Paul Leonard, a former lieutenant governor and now Wright State political science professor, said, DeWine’s announcement could have area school districts looking to pass more tax levies.

“When the state starts cutting money and it affects things like school...a lot of the time the government looks to the taxpayer,” he told Cudahy. “The taxpayer is not working, so I’m not sure the taxpayer can spend more money or pay more money in taxes,” Leonard said.

The governor explained he will not tap into the “rainy day fund,” as the end of 2020 financial year ends June 30, and the state wants to save the fund for that time.

Just how much of a financial hit has Ohio taken?

  • The state is below budget by $776.9 million. This is close to a billion-dollar change since February, when the state revenues were ahead of budget by more than $200 million.

What does this budget cut mean for the state?

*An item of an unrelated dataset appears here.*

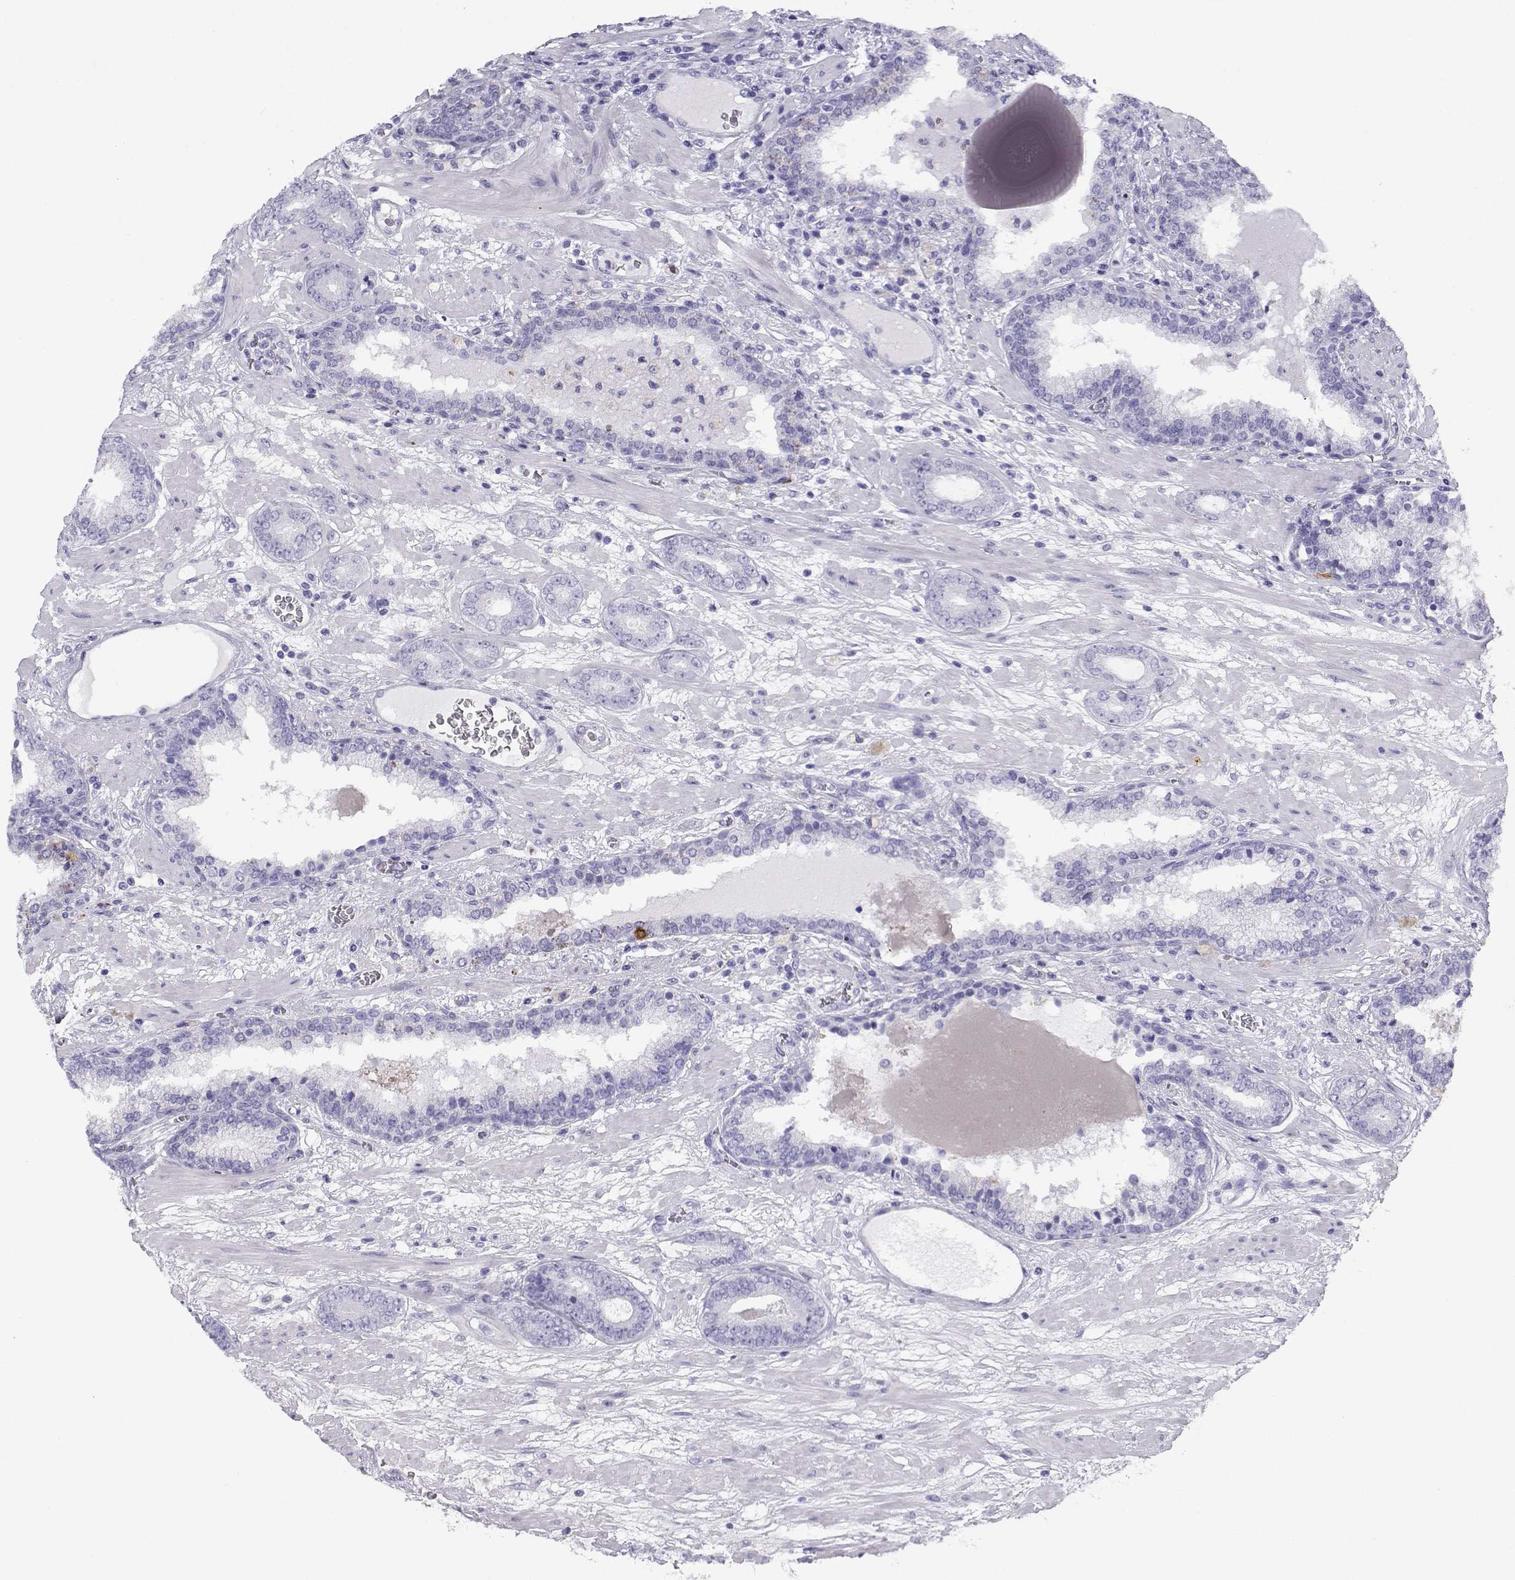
{"staining": {"intensity": "negative", "quantity": "none", "location": "none"}, "tissue": "prostate cancer", "cell_type": "Tumor cells", "image_type": "cancer", "snomed": [{"axis": "morphology", "description": "Adenocarcinoma, Low grade"}, {"axis": "topography", "description": "Prostate"}], "caption": "Tumor cells are negative for brown protein staining in adenocarcinoma (low-grade) (prostate).", "gene": "RHOXF2", "patient": {"sex": "male", "age": 60}}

  • Medicaid spending reduced by $210 million
  • K12 Foundation: $300 million
  • Other education budget line items: $55 million
  • Higher Education: $110 million
  • All other agencies: $100 million
  • State agencies will continue to operate under the travel freeze, with exceptions for those staff providing direct response to the emergency.
  • DeWine has ordered a freeze on pay increases and promotions of unclassified and exempt staff, and a freeze on new contract series for the state.
  • All agencies in the state are taking cuts, with the exception of the Department of Rehabilitation and Corrections.

"I have asked every agency director to continue to identify savings in their budgets for the remainder of this fiscal year and next fiscal year,” DeWine said.

“If we don’t make these cuts now, the cuts we’ll have to make next year will be more dramatic.”